(Saved data entries)
■ ■ ■ ■
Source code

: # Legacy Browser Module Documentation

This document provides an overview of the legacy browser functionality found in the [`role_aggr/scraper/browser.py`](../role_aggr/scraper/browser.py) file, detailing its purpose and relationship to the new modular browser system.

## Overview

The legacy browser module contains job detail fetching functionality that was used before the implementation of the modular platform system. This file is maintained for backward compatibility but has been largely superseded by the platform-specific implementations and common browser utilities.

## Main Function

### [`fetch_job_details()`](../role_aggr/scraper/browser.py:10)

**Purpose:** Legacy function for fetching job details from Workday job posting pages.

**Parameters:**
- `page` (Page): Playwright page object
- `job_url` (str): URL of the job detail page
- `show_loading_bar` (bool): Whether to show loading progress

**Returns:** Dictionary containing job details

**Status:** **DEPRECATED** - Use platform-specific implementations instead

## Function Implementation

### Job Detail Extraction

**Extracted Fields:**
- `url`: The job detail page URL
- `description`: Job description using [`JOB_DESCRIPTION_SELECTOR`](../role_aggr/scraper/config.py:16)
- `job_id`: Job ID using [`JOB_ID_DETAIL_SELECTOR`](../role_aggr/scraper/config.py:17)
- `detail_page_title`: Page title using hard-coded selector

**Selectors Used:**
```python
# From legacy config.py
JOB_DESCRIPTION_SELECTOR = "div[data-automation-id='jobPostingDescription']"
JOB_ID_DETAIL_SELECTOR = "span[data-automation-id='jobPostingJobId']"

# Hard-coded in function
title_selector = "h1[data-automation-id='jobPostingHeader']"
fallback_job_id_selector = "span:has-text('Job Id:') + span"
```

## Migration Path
■ ■ ■ ■
* ASSIGNMENT
Word for word, restate all of the entries.

* ANSWER TO THE EXERCISE
Source code

: # Legacy Browser Module Documentation

This document provides an overview of the legacy browser functionality found in the [`role_aggr/scraper/browser.py`](../role_aggr/scraper/browser.py) file, detailing its purpose and relationship to the new modular browser system.

## Overview

The legacy browser module contains job detail fetching functionality that was used before the implementation of the modular platform system. This file is maintained for backward compatibility but has been largely superseded by the platform-specific implementations and common browser utilities.

## Main Function

### [`fetch_job_details()`](../role_aggr/scraper/browser.py:10)

**Purpose:** Legacy function for fetching job details from Workday job posting pages.

**Parameters:**
- `page` (Page): Playwright page object
- `job_url` (str): URL of the job detail page
- `show_loading_bar` (bool): Whether to show loading progress

**Returns:** Dictionary containing job details

**Status:** **DEPRECATED** - Use platform-specific implementations instead

## Function Implementation

### Job Detail Extraction

**Extracted Fields:**
- `url`: The job detail page URL
- `description`: Job description using [`JOB_DESCRIPTION_SELECTOR`](../role_aggr/scraper/config.py:16)
- `job_id`: Job ID using [`JOB_ID_DETAIL_SELECTOR`](../role_aggr/scraper/config.py:17)
- `detail_page_title`: Page title using hard-coded selector

**Selectors Used:**
```python
# From legacy config.py
JOB_DESCRIPTION_SELECTOR = "div[data-automation-id='jobPostingDescription']"
JOB_ID_DETAIL_SELECTOR = "span[data-automation-id='jobPostingJobId']"

# Hard-coded in function
title_selector = "h1[data-automation-id='jobPostingHeader']"
fallback_job_id_selector = "span:has-text('Job Id:') + span"
```

## Migration Path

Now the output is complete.